Stored items:
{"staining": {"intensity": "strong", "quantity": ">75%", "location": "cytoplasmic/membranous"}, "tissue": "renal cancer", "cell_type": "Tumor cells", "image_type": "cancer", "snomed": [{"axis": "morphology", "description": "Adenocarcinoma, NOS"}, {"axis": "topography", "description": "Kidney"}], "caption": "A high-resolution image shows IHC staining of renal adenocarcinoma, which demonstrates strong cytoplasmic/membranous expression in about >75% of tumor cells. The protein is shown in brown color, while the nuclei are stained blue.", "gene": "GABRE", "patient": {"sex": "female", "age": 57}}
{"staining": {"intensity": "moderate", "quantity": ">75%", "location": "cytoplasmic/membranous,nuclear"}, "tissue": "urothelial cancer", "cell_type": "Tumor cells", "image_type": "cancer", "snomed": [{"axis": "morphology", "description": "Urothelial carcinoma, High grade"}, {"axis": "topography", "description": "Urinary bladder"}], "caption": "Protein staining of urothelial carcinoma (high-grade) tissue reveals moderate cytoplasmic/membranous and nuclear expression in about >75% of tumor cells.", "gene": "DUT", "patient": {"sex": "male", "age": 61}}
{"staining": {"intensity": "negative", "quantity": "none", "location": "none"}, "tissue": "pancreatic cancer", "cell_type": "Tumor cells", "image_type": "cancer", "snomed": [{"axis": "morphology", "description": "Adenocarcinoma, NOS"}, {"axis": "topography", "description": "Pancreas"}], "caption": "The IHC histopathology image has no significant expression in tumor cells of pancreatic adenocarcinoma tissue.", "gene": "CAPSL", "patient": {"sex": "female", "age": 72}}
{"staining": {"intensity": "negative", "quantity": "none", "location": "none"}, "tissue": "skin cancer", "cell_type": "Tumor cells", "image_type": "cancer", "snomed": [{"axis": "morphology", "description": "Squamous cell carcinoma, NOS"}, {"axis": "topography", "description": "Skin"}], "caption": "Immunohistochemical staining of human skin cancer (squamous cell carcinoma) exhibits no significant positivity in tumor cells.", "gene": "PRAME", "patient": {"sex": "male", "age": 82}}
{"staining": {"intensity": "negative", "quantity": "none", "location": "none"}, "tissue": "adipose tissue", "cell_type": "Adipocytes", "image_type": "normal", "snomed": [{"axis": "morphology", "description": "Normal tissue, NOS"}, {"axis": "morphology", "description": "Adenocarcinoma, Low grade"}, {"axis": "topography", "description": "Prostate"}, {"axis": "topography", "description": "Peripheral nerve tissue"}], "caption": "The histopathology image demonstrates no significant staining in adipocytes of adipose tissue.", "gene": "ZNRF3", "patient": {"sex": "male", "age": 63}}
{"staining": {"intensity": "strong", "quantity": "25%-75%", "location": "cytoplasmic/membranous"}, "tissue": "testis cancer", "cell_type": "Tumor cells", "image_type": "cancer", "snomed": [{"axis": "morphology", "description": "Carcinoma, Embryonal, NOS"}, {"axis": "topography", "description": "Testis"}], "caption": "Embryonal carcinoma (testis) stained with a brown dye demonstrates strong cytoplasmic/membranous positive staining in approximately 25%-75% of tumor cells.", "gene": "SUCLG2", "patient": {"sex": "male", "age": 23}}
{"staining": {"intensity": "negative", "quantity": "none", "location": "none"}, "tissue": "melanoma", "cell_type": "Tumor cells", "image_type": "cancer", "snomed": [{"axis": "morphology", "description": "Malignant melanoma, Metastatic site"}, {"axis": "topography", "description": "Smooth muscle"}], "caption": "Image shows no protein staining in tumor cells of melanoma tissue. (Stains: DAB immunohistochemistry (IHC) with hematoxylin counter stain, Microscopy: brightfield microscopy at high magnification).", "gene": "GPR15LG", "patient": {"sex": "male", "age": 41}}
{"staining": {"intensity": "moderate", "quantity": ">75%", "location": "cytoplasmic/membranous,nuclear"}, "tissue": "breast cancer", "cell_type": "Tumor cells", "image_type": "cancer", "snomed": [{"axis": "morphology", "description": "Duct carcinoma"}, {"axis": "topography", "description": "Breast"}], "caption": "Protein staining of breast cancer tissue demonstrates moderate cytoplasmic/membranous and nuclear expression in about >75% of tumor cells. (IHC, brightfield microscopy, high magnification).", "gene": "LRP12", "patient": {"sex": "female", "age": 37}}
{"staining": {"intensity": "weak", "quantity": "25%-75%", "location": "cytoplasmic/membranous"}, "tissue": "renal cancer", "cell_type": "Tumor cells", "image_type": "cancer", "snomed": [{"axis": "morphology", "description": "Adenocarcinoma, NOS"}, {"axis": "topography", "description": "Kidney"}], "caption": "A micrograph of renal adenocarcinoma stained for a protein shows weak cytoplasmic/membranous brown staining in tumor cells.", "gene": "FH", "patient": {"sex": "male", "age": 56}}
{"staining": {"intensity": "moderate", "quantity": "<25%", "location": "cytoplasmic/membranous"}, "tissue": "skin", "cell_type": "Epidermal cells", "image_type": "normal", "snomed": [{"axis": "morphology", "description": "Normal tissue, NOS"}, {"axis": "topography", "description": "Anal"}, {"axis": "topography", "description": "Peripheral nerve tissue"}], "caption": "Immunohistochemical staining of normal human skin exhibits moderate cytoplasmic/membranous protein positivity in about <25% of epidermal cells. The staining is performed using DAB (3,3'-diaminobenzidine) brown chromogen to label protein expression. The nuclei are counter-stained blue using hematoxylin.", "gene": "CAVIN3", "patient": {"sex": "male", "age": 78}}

__AIM OF THE EXERCISE__
Copy the data above. Keep each line exact.

__YOUR SOLUTION__
{"staining": {"intensity": "strong", "quantity": ">75%", "location": "cytoplasmic/membranous"}, "tissue": "renal cancer", "cell_type": "Tumor cells", "image_type": "cancer", "snomed": [{"axis": "morphology", "description": "Adenocarcinoma, NOS"}, {"axis": "topography", "description": "Kidney"}], "caption": "A high-resolution image shows IHC staining of renal adenocarcinoma, which demonstrates strong cytoplasmic/membranous expression in about >75% of tumor cells. The protein is shown in brown color, while the nuclei are stained blue.", "gene": "GABRE", "patient": {"sex": "female", "age": 57}}
{"staining": {"intensity": "moderate", "quantity": ">75%", "location": "cytoplasmic/membranous,nuclear"}, "tissue": "urothelial cancer", "cell_type": "Tumor cells", "image_type": "cancer", "snomed": [{"axis": "morphology", "description": "Urothelial carcinoma, High grade"}, {"axis": "topography", "description": "Urinary bladder"}], "caption": "Protein staining of urothelial carcinoma (high-grade) tissue reveals moderate cytoplasmic/membranous and nuclear expression in about >75% of tumor cells.", "gene": "DUT", "patient": {"sex": "male", "age": 61}}
{"staining": {"intensity": "negative", "quantity": "none", "location": "none"}, "tissue": "pancreatic cancer", "cell_type": "Tumor cells", "image_type": "cancer", "snomed": [{"axis": "morphology", "description": "Adenocarcinoma, NOS"}, {"axis": "topography", "description": "Pancreas"}], "caption": "The IHC histopathology image has no significant expression in tumor cells of pancreatic adenocarcinoma tissue.", "gene": "CAPSL", "patient": {"sex": "female", "age": 72}}
{"staining": {"intensity": "negative", "quantity": "none", "location": "none"}, "tissue": "skin cancer", "cell_type": "Tumor cells", "image_type": "cancer", "snomed": [{"axis": "morphology", "description": "Squamous cell carcinoma, NOS"}, {"axis": "topography", "description": "Skin"}], "caption": "Immunohistochemical staining of human skin cancer (squamous cell carcinoma) exhibits no significant positivity in tumor cells.", "gene": "PRAME", "patient": {"sex": "male", "age": 82}}
{"staining": {"intensity": "negative", "quantity": "none", "location": "none"}, "tissue": "adipose tissue", "cell_type": "Adipocytes", "image_type": "normal", "snomed": [{"axis": "morphology", "description": "Normal tissue, NOS"}, {"axis": "morphology", "description": "Adenocarcinoma, Low grade"}, {"axis": "topography", "description": "Prostate"}, {"axis": "topography", "description": "Peripheral nerve tissue"}], "caption": "The histopathology image demonstrates no significant staining in adipocytes of adipose tissue.", "gene": "ZNRF3", "patient": {"sex": "male", "age": 63}}
{"staining": {"intensity": "strong", "quantity": "25%-75%", "location": "cytoplasmic/membranous"}, "tissue": "testis cancer", "cell_type": "Tumor cells", "image_type": "cancer", "snomed": [{"axis": "morphology", "description": "Carcinoma, Embryonal, NOS"}, {"axis": "topography", "description": "Testis"}], "caption": "Embryonal carcinoma (testis) stained with a brown dye demonstrates strong cytoplasmic/membranous positive staining in approximately 25%-75% of tumor cells.", "gene": "SUCLG2", "patient": {"sex": "male", "age": 23}}
{"staining": {"intensity": "negative", "quantity": "none", "location": "none"}, "tissue": "melanoma", "cell_type": "Tumor cells", "image_type": "cancer", "snomed": [{"axis": "morphology", "description": "Malignant melanoma, Metastatic site"}, {"axis": "topography", "description": "Smooth muscle"}], "caption": "Image shows no protein staining in tumor cells of melanoma tissue. (Stains: DAB immunohistochemistry (IHC) with hematoxylin counter stain, Microscopy: brightfield microscopy at high magnification).", "gene": "GPR15LG", "patient": {"sex": "male", "age": 41}}
{"staining": {"intensity": "moderate", "quantity": ">75%", "location": "cytoplasmic/membranous,nuclear"}, "tissue": "breast cancer", "cell_type": "Tumor cells", "image_type": "cancer", "snomed": [{"axis": "morphology", "description": "Duct carcinoma"}, {"axis": "topography", "description": "Breast"}], "caption": "Protein staining of breast cancer tissue demonstrates moderate cytoplasmic/membranous and nuclear expression in about >75% of tumor cells. (IHC, brightfield microscopy, high magnification).", "gene": "LRP12", "patient": {"sex": "female", "age": 37}}
{"staining": {"intensity": "weak", "quantity": "25%-75%", "location": "cytoplasmic/membranous"}, "tissue": "renal cancer", "cell_type": "Tumor cells", "image_type": "cancer", "snomed": [{"axis": "morphology", "description": "Adenocarcinoma, NOS"}, {"axis": "topography", "description": "Kidney"}], "caption": "A micrograph of renal adenocarcinoma stained for a protein shows weak cytoplasmic/membranous brown staining in tumor cells.", "gene": "FH", "patient": {"sex": "male", "age": 56}}
{"staining": {"intensity": "moderate", "quantity": "<25%", "location": "cytoplasmic/membranous"}, "tissue": "skin", "cell_type": "Epidermal cells", "image_type": "normal", "snomed": [{"axis": "morphology", "description": "Normal tissue, NOS"}, {"axis": "topography", "description": "Anal"}, {"axis": "topography", "description": "Peripheral nerve tissue"}], "caption": "Immunohistochemical staining of normal human skin exhibits moderate cytoplasmic/membranous protein positivity in about <25% of epidermal cells. The staining is performed using DAB (3,3'-diaminobenzidine) brown chromogen to label protein expression. The nuclei are counter-stained blue using hematoxylin.", "gene": "CAVIN3", "patient": {"sex": "male", "age": 78}}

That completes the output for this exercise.